Ce paradoxe (encore un ?) de l’Écriture, de la Parole de Dieu, sert, comme presque à chaque fois, à titiller notre questionnement. Comment un serviteur peut-il être inutile ? Son rôle est de servir, de «labourer ou garder les bêtes», puis de « servir le maître de maison à manger et à boire».
Jésus nous donne deux occasions de réfléchir :
- À quoi mène la foi, quand on la ravive, quand on l’exalte, quand on demande à Dieu de l’augmenter en nous ?
- Que devient le serviteur quand il a fini son travail ?
1. Rappelons que la foi est l’assentiment de l’intelligence à la Vérité révélée. (D’après le Catéchisme de l’Église Catholique)
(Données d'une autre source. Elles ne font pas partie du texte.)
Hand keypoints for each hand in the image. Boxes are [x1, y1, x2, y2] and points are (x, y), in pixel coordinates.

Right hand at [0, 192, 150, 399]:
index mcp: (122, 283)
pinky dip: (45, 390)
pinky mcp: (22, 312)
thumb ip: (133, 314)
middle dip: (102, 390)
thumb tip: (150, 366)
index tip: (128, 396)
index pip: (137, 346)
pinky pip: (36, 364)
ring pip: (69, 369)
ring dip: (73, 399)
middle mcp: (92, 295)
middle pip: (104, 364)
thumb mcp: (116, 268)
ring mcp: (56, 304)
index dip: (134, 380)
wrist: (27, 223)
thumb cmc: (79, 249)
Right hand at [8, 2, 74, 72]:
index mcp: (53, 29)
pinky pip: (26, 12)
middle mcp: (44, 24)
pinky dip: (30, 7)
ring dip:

Avoir la foi, c’est se dire en soi-même «j’adhère à l’écriture sainte, j’adhère à l’enseignement de Moïse, à celui des prophètes, et à l’enseignement du Christ». Et ce, avant même la compréhension. C’est être capable de se dire, «c’est vrai» avant de comprendre. C’est prendre à rebours le chemin habituel qui est de rejeter ce qui semble inaccessible. Et c’est justement cette adhésion, cette foi, qui va ouvrir les chemins de la compréhension. Comme le disaient Saint Augustin, et Saint Jean-Paul II, je crois pour comprendre, et je comprends pour croire.
Cette confiance, qui n’est pas une confiance aveugle, mais une confiance éclairée, nous transforme et nous met en mouvement, le mouvement vers Dieu, vers les autres.
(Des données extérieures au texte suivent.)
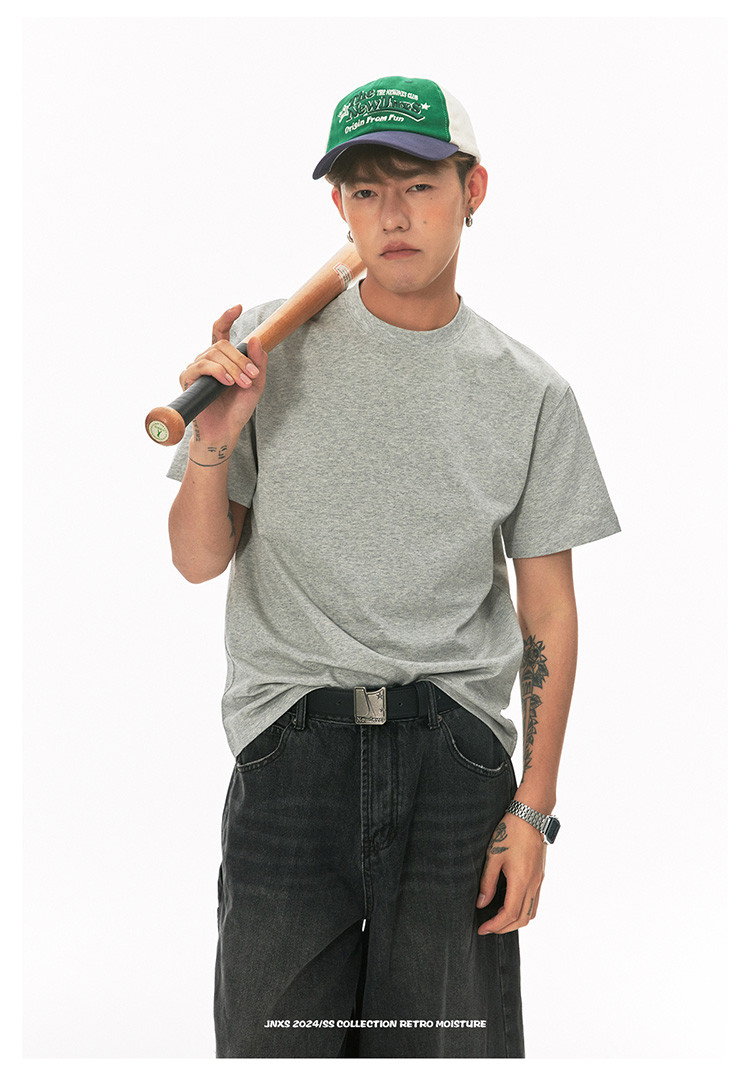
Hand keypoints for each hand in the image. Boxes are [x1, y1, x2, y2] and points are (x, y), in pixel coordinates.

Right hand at [179, 305, 268, 447]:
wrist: (225, 431)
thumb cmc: (238, 409)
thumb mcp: (256, 384)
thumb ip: (258, 362)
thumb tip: (254, 339)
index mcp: (222, 358)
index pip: (221, 331)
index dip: (227, 317)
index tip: (238, 307)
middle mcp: (207, 359)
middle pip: (222, 344)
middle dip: (240, 359)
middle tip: (251, 377)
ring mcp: (196, 368)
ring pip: (214, 353)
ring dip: (232, 367)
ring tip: (242, 384)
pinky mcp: (188, 379)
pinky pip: (201, 365)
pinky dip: (217, 371)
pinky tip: (227, 382)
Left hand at [475, 812, 545, 934]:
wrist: (530, 816)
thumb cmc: (510, 832)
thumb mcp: (493, 855)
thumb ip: (488, 882)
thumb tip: (481, 904)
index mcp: (522, 880)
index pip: (510, 914)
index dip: (496, 925)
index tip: (482, 928)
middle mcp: (534, 884)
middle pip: (523, 919)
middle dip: (505, 928)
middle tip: (488, 927)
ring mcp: (539, 880)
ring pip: (531, 912)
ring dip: (515, 921)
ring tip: (498, 919)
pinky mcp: (540, 876)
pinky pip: (534, 902)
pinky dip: (523, 910)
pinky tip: (509, 905)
Et celui-ci se manifeste par le service.
La plus belle preuve, même si elle est bien reniée de nos jours, c’est l’héritage chrétien de notre civilisation, qui s’est ordonné dans les premières écoles, universités, hôpitaux, séminaires, missions.
Le christianisme, au travers de chrétiens qui se sont mis au service des autres, est à l’origine de toutes ces institutions.
La foi mène à la confiance en Dieu, en l’espérance, et au service d’autrui.
2. Mais alors à quoi mène le service, surtout quand il est accompli parfaitement, c’est-à-dire totalement accompli ?
La perfection selon la culture hébraïque, celle de Jésus, est l’accomplissement complet, quand « tout est accompli » (Jean 19, 30), alors la perfection est atteinte. C’est pourquoi la perfection hébraïque est tout à fait possible, contrairement à la perfection classique, qui désigne un idéal théorique inatteignable. C’est bien le cas de notre serviteur, il a fini tout son devoir, il n’y a plus rien à faire au titre du service, c’est pourquoi, au titre du service, il est devenu inutile.
Cependant il est toujours là, et si, en tant que serviteur, il est inutile, il endosse alors un autre rôle.
Les rôles dans une maison typique sont bien déterminés. Il y a le maître de maison, les fils du maître de maison, et les serviteurs. On trouve bien cette distinction dans la parabole du fils prodigue (Luc 15, donc juste avant notre texte), et dans l’enseignement de Jésus à propos de l’impôt dû au temple (Matthieu 17,25).
Jésus nous propose de comprendre que le serviteur, s’il est devenu inutile, une fois son service accompli, passe au statut de fils. Il n’y a pas d’autre position.
Et c’est notre chemin, d’être au service, et de devenir Fils.
Le service est une route vers la filiation, gloire et honneur du chrétien, don non mesurable que Dieu nous accorde.
Et tout est don dans ce chemin: La foi est un don, qui nous fait recevoir la capacité et l’envie de service, qui quand nous l’accomplissons nous permet d’accéder au pouvoir de nous dire fils de Dieu.
Nous illustrons notre propos par une image de Jésus marchant sur les eaux.
« Homme de peu de foi, pourquoi as-tu douté ? Et ils montèrent dans la barque, et le vent cessa. Ceux qui étaient dans la barque vinrent se prosterner devant Jésus, et dirent: Tu es véritablement le Fils de Dieu. » (Matthieu 14, 31-33)
Il est aussi question de foi, et les disciples, en reconnaissant la foi dont fait preuve Jésus, le reconnaissent comme fils de Dieu. Nous pouvons faire le lien avec le début du texte: Jésus, figure de l’arbre de Vie, marche, se plante, dans la mer. C’est ainsi que la foi peut faire se planter des arbres dans la mer.
Eric PORTAL, animateur du groupe d’étude biblique de la paroisse.